Entries from a dataset:
↓

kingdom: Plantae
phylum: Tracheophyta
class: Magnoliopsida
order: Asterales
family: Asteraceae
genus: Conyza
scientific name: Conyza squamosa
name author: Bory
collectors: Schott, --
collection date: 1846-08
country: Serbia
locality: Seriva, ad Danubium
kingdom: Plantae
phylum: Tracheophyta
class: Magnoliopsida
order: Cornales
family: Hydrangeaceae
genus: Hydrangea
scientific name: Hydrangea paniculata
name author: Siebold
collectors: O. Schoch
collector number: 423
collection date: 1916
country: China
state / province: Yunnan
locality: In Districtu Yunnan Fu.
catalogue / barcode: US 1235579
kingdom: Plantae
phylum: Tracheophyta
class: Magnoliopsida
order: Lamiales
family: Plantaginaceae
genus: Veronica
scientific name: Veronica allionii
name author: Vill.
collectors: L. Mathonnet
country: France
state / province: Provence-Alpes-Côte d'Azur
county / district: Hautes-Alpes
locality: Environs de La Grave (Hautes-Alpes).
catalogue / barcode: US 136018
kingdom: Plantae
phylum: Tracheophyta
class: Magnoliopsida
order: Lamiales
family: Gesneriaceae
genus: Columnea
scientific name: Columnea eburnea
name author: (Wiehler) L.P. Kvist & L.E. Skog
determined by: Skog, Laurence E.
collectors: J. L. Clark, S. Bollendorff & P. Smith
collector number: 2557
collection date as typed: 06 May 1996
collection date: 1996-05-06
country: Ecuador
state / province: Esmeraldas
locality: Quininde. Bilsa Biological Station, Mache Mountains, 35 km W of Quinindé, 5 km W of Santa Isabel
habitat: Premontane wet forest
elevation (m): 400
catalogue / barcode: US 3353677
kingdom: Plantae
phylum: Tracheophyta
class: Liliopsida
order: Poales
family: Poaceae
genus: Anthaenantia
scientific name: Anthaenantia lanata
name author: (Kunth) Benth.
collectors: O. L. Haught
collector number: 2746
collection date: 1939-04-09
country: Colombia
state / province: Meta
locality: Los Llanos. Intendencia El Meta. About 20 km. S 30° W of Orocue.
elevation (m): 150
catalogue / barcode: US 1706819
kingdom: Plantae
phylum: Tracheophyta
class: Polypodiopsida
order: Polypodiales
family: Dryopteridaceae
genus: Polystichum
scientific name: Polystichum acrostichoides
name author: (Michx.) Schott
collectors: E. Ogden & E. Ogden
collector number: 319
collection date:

↑

Duplicate the lines from the one holding "locality: Quininde. Bilsa" through the end of the lines above, inclusive.

locality: Quininde. Bilsa Biological Station, Mache Mountains, 35 km W of Quinindé, 5 km W of Santa Isabel
habitat: Premontane wet forest
elevation (m): 400
catalogue / barcode: US 3353677
kingdom: Plantae
phylum: Tracheophyta
class: Liliopsida
order: Poales
family: Poaceae
genus: Anthaenantia
scientific name: Anthaenantia lanata
name author: (Kunth) Benth.
collectors: O. L. Haught
collector number: 2746
collection date: 1939-04-09
country: Colombia
state / province: Meta
locality: Los Llanos. Intendencia El Meta. About 20 km. S 30° W of Orocue.
elevation (m): 150
catalogue / barcode: US 1706819
kingdom: Plantae
phylum: Tracheophyta
class: Polypodiopsida
order: Polypodiales
family: Dryopteridaceae
genus: Polystichum
scientific name: Polystichum acrostichoides
name author: (Michx.) Schott
collectors: E. Ogden & E. Ogden
collector number: 319
collection date:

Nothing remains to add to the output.